--- Source extract ---

Earl Ofari Hutchinson Breaks It Down
The much discussed, much defended, and much reviled pastor Jeremiah Wright can't be blamed for his gross naiveté on politics.
After all, he's a preacher, and as he told Bill Moyers in an interview on PBS that he only talks "about the things of God." That's the way it should be for men of the faith.
But that's not the way it is when one of your flock is a politician who's at the top of the heap in the dash for the White House.
It doesn't do much good as countless Wright defenders have shouted that he is being held to the old racial double standard when much of the media and the public dump on him and call him a racist, hatemonger, and anti-American for his racially inflammatory remarks, but do not pound on white preachers who rail against abortion, gay marriage, and make borderline gender and racially offensive statements. The issue in that case is not the color of the preacher or the notoriety of the member of the flock that hears the preacher's message; it's the timing of the message.
Whether Wright's statements were taken out of context, deliberately mangled and twisted, and packaged to make him look bad is irrelevant. In fact, his remarks weren't even blown up necessarily to make Obama look like a closet radical and racial panderer. Wright's words in context or not were sensational, shocking, and made in heaven news soundbits. Since Obama is a member of his church flock that made them ripe for a political spin.

---

Complete the following –
1. Answer the following questions using the commentary on Jeremiah Wright.
(a) Who interviewed Wright, and on which network did the interview air?
(b) According to the commentary, what is the issue, rather than the color of the preacher?
(c) Which two causes are white preachers said to rail against?
2. Rewrite the portion of the commentary on Jeremiah Wright starting at "After all, he's" and ending at "of the faith.", replacing "PBS" with "public television".
3. Write the next part of the commentary on Jeremiah Wright, picking up after its final sentence.

--- Available data ---

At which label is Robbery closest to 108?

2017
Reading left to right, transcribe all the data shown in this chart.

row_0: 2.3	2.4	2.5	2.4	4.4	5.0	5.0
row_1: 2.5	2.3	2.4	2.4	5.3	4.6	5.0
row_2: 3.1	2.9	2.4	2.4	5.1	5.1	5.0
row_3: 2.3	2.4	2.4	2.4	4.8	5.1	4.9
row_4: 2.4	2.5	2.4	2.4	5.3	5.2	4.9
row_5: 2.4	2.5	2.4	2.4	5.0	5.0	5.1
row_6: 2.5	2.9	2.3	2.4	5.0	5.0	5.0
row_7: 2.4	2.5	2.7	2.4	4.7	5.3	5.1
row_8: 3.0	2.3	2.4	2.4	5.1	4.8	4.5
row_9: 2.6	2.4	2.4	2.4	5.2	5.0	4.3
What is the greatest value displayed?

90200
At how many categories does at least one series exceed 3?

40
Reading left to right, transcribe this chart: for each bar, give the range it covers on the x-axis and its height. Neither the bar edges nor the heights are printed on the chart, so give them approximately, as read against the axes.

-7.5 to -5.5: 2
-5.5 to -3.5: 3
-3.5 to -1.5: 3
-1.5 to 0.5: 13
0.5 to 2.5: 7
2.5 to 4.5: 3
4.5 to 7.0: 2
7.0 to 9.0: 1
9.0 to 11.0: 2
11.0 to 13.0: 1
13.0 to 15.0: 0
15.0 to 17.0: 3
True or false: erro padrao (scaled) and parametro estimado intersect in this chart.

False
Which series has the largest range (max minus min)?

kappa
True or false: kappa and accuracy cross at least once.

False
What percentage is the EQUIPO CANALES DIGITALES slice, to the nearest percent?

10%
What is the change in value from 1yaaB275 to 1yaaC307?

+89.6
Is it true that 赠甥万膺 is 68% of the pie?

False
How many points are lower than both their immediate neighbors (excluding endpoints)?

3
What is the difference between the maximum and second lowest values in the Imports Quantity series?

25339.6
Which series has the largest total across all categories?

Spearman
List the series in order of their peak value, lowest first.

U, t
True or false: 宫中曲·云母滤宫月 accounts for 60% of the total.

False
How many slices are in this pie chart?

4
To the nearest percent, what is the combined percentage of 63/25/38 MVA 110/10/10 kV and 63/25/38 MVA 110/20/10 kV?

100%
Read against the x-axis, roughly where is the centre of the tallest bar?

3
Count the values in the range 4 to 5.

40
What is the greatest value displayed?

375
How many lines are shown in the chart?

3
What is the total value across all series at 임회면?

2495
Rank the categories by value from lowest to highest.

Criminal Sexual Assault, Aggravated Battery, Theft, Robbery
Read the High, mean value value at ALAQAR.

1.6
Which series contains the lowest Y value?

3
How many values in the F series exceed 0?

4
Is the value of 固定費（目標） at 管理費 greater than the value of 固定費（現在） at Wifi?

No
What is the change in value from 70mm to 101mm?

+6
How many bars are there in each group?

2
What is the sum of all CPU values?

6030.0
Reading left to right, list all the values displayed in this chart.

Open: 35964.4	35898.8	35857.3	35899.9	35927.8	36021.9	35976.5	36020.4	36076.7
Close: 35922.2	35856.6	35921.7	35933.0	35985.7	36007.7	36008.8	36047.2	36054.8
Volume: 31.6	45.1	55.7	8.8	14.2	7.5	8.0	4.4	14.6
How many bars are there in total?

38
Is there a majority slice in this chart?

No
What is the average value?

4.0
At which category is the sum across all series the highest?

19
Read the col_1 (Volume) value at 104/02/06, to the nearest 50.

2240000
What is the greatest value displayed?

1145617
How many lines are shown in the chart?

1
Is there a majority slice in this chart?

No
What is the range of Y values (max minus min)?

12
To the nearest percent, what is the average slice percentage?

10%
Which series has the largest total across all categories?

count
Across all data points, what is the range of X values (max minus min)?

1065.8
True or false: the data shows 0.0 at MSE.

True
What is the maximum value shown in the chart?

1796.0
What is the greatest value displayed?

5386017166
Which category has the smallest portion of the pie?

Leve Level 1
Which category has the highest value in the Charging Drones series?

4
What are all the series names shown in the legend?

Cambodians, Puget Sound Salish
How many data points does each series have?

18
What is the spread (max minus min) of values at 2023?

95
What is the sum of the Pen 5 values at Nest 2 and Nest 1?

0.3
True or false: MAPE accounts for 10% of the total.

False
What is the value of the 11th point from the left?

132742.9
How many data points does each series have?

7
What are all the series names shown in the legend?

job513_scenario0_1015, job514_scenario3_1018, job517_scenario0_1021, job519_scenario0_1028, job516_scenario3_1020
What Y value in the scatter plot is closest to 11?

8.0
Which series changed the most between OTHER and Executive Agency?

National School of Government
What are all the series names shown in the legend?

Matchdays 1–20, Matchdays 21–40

---

Answers by item –
1.
(a) Bill Moyers interviewed Wright on PBS.
(b) The issue is the timing of the message.
(c) They rail against abortion and gay marriage.

2.
After all, he's a preacher, and as he told Bill Moyers in an interview on public television that he only talks "about the things of God." That's the way it should be for men of the faith.

3.
But Wright should have known that. He's no babe in the wood when it comes to controversy. Sooner or later his words would be fodder for a You Tube loop and for a media whose antenna is sky high for even the slightest bit of campaign titillation. There were just too many hints of that. The early rap of his Southside Chicago church, his fiery preaching style, and his outspoken afro-centric activism on racial and social issues, were plums for the news and political pickings. Early on in the Obama campaign Wright purportedly warned him that his church membership might eventually be made an issue. He even wrote a letter to a New York Times writer lambasting her for allegedly doing a hatchet job on the church and his preachments a year before the storm broke.
His oblique dig at Obama in the Moyers interview for as he put it doing what politicians do showed he knew something about the penchant of politicians to do and say anything to win. Presumably what Wright meant in Obama's case, was that he had to do racial damage control and distance himself from his views.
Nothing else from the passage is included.